Derive Macro zerocopy::FromZeroes

source ·
#[derive(FromZeroes)]
Available on crate feature derive only.
Expand description

Analyzes whether a type is FromZeroes.

This derive analyzes, at compile time, whether the annotated type satisfies the safety conditions of FromZeroes and implements FromZeroes if it is sound to do so. This derive can be applied to structs, enums, and unions; e.g.:

#[derive(FromZeroes)]
struct MyStruct {
    ...
}

#[derive(FromZeroes)]
#[repr(u8)]
enum MyEnum {
    ...
}

#[derive(FromZeroes)]
union MyUnion {
    ...
}

§Analysis

This section describes, roughly, the analysis performed by this derive to determine whether it is sound to implement FromZeroes for a given type. Unless you are modifying the implementation of this derive, or attempting to manually implement FromZeroes for a type yourself, you don’t need to read this section.

If a type has the following properties, then this derive can implement FromZeroes for that type:

  • If the type is a struct, all of its fields must be FromZeroes.
  • If the type is an enum, it must be C-like (meaning that all variants have no fields) and it must have a variant with a discriminant of 0. See the reference for a description of how discriminant values are chosen.
  • The type must not contain any UnsafeCells (this is required in order for it to be sound to construct a &[u8] and a &T to the same region of memory). The type may contain references or pointers to UnsafeCells so long as those values can themselves be initialized from zeroes (FromZeroes is not currently implemented for, e.g., Option<&UnsafeCell<_>>, but it could be one day).

This analysis is subject to change.

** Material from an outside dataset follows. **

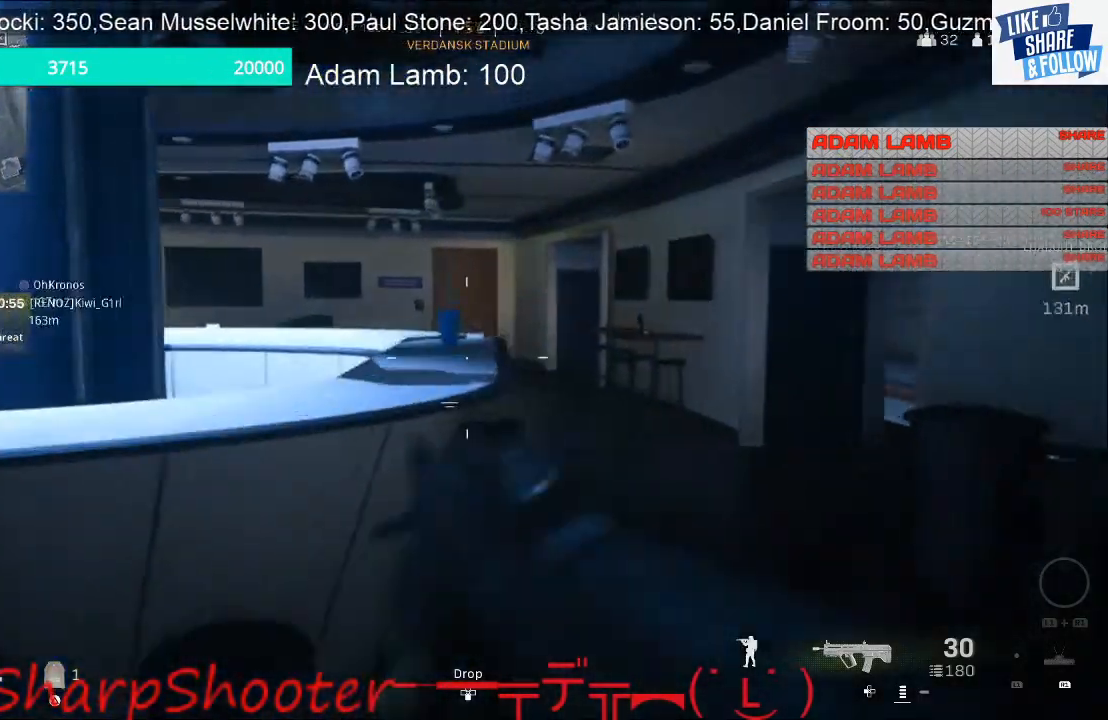
{"buttons": [], "left_stick": "up-right", "right_stick": "center", "events": [[300, "left_stick", "up-right"], [367, "R3", "down"], [500, "R3", "up"]]}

Unsafe code may only rely on the documented safety conditions of FromZeroes, and must not rely on the implementation details of this derive.

§Why isn’t an explicit representation required for structs?

Neither this derive, nor the safety conditions of FromZeroes, requires that structs are marked with #[repr(C)].

Per the Rust reference,

The representation of a type can change the padding between fields, but does not change the layout of the fields themselves.

Since the layout of structs only consists of padding bytes and field bytes, a struct is soundly FromZeroes if:

  1. its padding is soundly FromZeroes, and
  2. its fields are soundly FromZeroes.

The answer to the first question is always yes: padding bytes do not have any validity constraints. A discussion of this question in the Unsafe Code Guidelines Working Group concluded that it would be virtually unimaginable for future versions of rustc to add validity constraints to padding bytes.

Whether a struct is soundly FromZeroes therefore solely depends on whether its fields are FromZeroes.